» **Assignment 1**
Translate this sentence from the article on refugees in Chad and Darfur into French: "Thousands of refugees are doing the unthinkable: fleeing into the cauldron of death that is Darfur, Western Sudan, from neighboring Chad."
» **Assignment 2**
Output as a JSON list of strings, one string per line, the lines of the records starting with the first line of the records and going on through the line containing "Karelia and others", skipping blank lines and leaving the pictures out.

» **Given passage**

• • •

Women and children refugees from Sudan in Chad. The US must accept responsibility for the dislocation of people from western Sudan and inside of Chad.
Originally uploaded by Pan-African News Wire File Photos.
US Imperialism in Africa
Wednesday, 28 March 2007
By BAR Executive Editor Glen Ford
The flow of refugees now streams both ways on the border of the cauldron of death, Darfur. To the east, the major culprits in the crime against humanity are the rulers of Sudan. To the west, a U.S.-dominated Chadian regime is in charge, firmly implanted in the matrix of the new U.S. Africa Command. Yet tens of thousands flee Chad into the hell of Darfur! Something horrific is afoot, rooted in the historical U.S. strategy of sowing chaos in Africa, to advance its own imperial agenda. The objective: a failed continent, ripe for occupation and exploitation - all under the guise of "humanitarian" assistance.
Chad Now Awash in Blood, Alongside Darfur: U.S. Mischief
By BAR Executive Editor Glen Ford
"The escalating reverse flow of refugees from Chad to Darfur shows the U.S. is a maestro of chaos."
Thousands of refugees are doing the unthinkable: fleeing into the cauldron of death that is Darfur, Western Sudan, from neighboring Chad. The scenario seems so counterintuitive as to make the head swim - unless one understands the continent-wide scope of U.S. military penetration of the region and, most importantly, that the bedrock America strategy in Africa is the creation of chaos.
As the death toll spirals from inter-ethnic fighting, starvation and outright massacre in Darfur - a carnage for which the Sudanese regime in Khartoum bears by far the largest responsibility - the U.S. relentlessly attempts to position itself as the only angel that can save the day: that is, rescue Africans from themselves. However, the escalating reverse flow of refugees from Chad to Darfur shows quite a different reality. Chad's government is a virtual military appendage of the United States, a proud "success story" in the wholesale American penetration of the armed forces of nations across Africa's northern Sahel region. A March 22 report from the IRIN news service, an organ of the UN Office for the Coordination of Humanitarian Affairs, reveals another side of the story:
"An estimated 20,000 Chadians have sought refuge in West Darfur since 2005."

• • •

» **Supplied data**
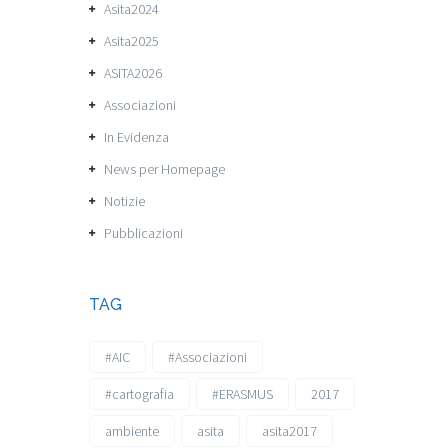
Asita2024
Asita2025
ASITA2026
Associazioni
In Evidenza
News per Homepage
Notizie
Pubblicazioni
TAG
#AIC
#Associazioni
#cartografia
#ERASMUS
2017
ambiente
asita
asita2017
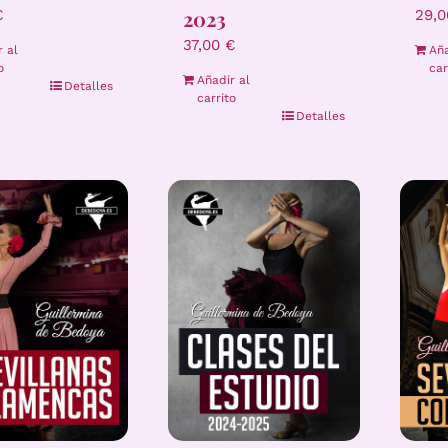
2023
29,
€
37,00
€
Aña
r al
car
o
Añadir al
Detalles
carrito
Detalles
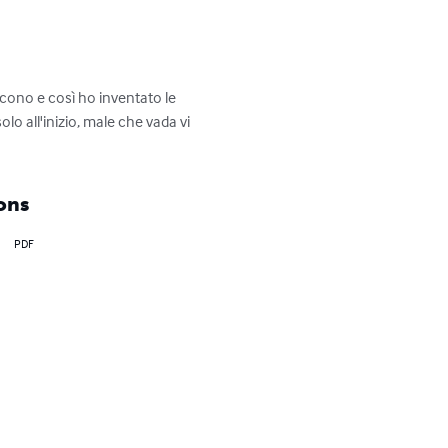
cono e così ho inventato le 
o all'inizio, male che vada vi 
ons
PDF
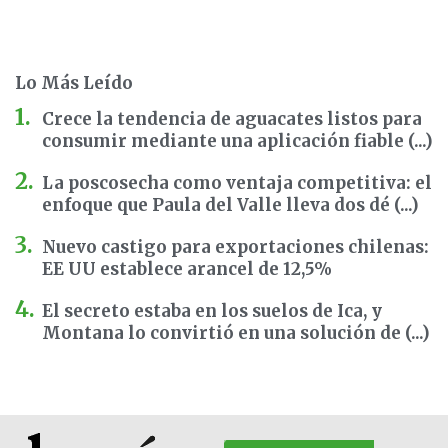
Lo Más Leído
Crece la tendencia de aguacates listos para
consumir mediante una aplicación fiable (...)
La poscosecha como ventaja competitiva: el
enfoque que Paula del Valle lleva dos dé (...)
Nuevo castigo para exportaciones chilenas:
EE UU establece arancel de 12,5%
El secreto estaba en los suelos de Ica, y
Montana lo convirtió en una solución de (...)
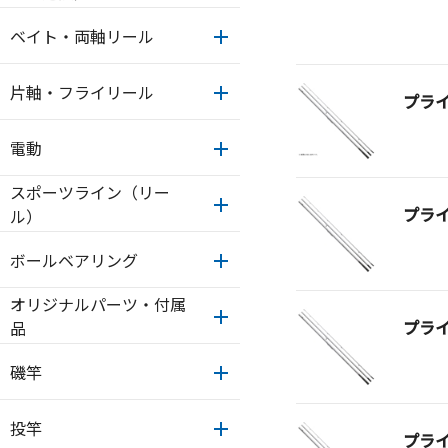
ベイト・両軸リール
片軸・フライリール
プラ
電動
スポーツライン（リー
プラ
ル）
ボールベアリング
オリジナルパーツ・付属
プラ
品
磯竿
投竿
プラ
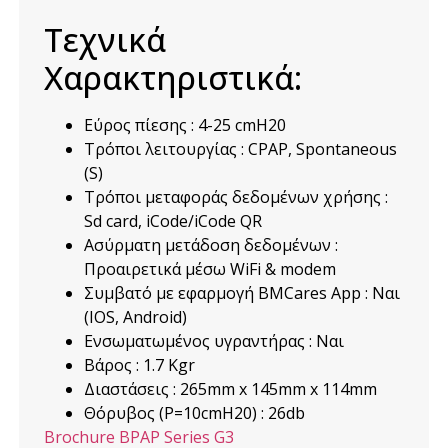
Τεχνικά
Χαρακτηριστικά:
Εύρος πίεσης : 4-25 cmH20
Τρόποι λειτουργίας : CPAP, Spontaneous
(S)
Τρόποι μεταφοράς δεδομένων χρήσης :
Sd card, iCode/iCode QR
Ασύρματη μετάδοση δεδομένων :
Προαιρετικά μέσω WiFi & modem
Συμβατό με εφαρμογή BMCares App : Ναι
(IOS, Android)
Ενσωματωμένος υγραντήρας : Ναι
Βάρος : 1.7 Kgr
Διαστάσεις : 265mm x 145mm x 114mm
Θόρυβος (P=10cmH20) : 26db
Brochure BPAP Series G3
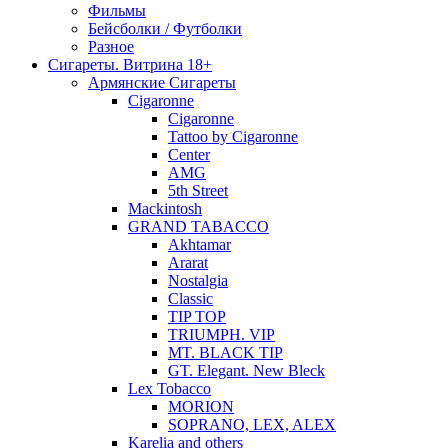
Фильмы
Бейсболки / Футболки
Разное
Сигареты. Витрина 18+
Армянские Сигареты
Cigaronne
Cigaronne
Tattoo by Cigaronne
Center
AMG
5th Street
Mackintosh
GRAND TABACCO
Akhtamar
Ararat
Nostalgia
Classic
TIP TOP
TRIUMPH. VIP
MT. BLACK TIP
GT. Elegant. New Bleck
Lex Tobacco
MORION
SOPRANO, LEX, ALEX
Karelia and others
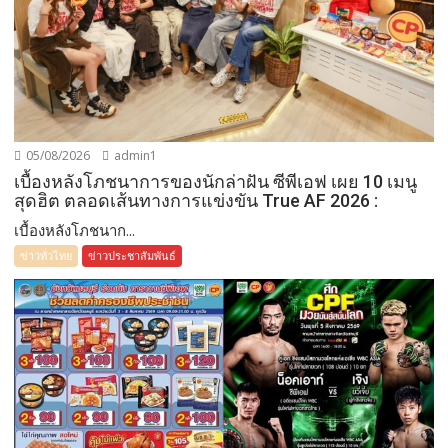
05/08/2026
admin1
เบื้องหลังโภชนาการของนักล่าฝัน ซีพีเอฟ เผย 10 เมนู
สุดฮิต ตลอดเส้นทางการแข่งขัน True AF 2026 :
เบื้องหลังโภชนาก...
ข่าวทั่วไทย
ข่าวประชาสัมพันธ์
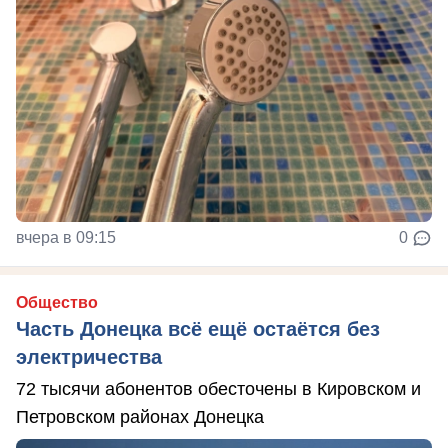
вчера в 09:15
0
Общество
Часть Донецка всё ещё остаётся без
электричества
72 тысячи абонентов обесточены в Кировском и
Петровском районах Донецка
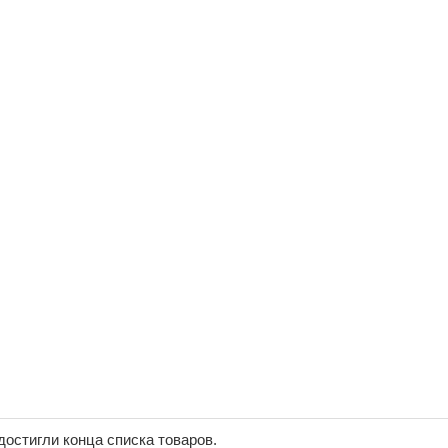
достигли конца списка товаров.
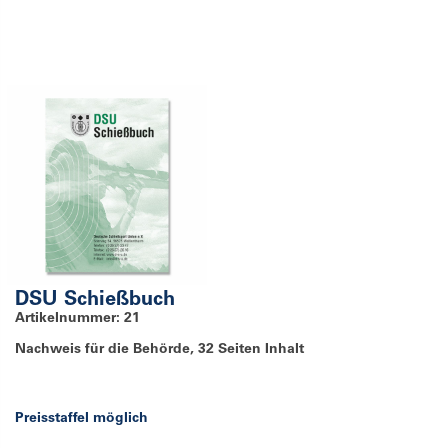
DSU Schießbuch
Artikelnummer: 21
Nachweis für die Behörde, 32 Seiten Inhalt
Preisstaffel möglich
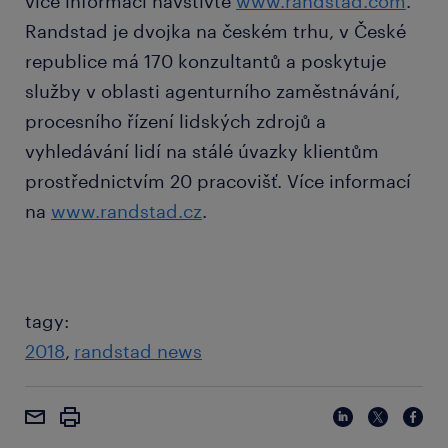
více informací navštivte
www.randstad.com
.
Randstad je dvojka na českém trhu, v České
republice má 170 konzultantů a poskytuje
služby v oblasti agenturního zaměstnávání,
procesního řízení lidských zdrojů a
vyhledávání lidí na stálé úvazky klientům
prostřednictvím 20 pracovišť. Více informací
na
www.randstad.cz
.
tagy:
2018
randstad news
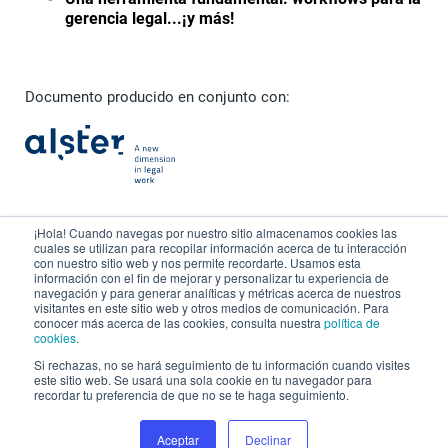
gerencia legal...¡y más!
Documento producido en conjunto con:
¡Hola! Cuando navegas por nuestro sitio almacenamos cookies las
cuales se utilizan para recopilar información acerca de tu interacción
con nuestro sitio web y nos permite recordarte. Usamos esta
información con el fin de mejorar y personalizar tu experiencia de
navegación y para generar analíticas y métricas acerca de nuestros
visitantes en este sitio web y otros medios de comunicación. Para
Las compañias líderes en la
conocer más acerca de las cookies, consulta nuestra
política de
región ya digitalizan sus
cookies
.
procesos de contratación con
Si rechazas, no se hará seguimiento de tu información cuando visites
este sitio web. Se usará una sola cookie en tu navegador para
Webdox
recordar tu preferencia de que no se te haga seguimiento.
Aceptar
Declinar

• • •

» **Answer area 1**
Des milliers de réfugiés font l'impensable : fuir vers le chaudron de mort qu'est le Darfour, dans l'ouest du Soudan, depuis le Tchad voisin.

» **Answer area 2**
[
  "Asita2024",
  "Asita2025",
  "ASITA2026",
  "Associazioni",
  "In Evidenza",
  "News per Homepage",
  "Notizie",
  "Pubblicazioni",
  "TAG",
  "#AIC",
  "#Associazioni",
  "#cartografia",
  "#ERASMUS",
  "2017",
  "ambiente",
  "asita",
  "asita2017",
  "2023",
  "29,",
  "€",
  "37,00",
  "€",
  "Aña",
  "r al",
  "car",
  "o",
  "Añadir al",
  "Detalles",
  "carrito",
  "Detalles",
  "cono e così ho inventato le ",
  "o all'inizio, male che vada vi ",
  "ons",
  "PDF",
  "Lo Más Leído",
  "Crece la tendencia de aguacates listos para",
  "consumir mediante una aplicación fiable (...)",
  "La poscosecha como ventaja competitiva: el",
  "enfoque que Paula del Valle lleva dos dé (...)",
  "Nuevo castigo para exportaciones chilenas:",
  "EE UU establece arancel de 12,5%",
  "El secreto estaba en los suelos de Ica, y",
  "Montana lo convirtió en una solución de (...)",
  "ベイト・両軸リール",
  "片軸・フライリール",
  "プラ",
  "電動",
  "スポーツライン（リー",
  "プラ",
  "ル）",
  "ボールベアリング",
  "オリジナルパーツ・付属",
  "プラ",
  "品",
  "磯竿",
  "投竿",
  "プラ",
  "Τεχνικά",
  "Χαρακτηριστικά:",
  "Εύρος πίεσης : 4-25 cmH20",
  "Τρόποι λειτουργίας : CPAP, Spontaneous",
  "(S)",
  "Τρόποι μεταφοράς δεδομένων χρήσης :",
  "Sd card, iCode/iCode QR",
  "Ασύρματη μετάδοση δεδομένων :",
  "Προαιρετικά μέσω WiFi & modem",
  "Συμβατό με εφαρμογή BMCares App : Ναι",
  "(IOS, Android)",
  "Ενσωματωμένος υγραντήρας : Ναι",
  "Βάρος : 1.7 Kgr",
  "Διαστάσεις : 265mm x 145mm x 114mm",
  "Θόρυβος (P=10cmH20) : 26db",
  "Brochure BPAP Series G3",
  "Фильмы",
  "Бейсболки / Футболки",
  "Разное",
  "Сигареты. Витрина 18+",
  "Армянские Сигареты",
  "Cigaronne",
  "Cigaronne",
  "Tattoo by Cigaronne",
  "Center",
  "AMG",
  "5th Street",
  "Mackintosh",
  "GRAND TABACCO",
  "Akhtamar",
  "Ararat",
  "Nostalgia",
  "Classic",
  "TIP TOP",
  "TRIUMPH. VIP",
  "MT. BLACK TIP",
  "GT. Elegant. New Bleck",
  "Lex Tobacco",
  "MORION",
  "SOPRANO, LEX, ALEX",
  "Karelia and others"
]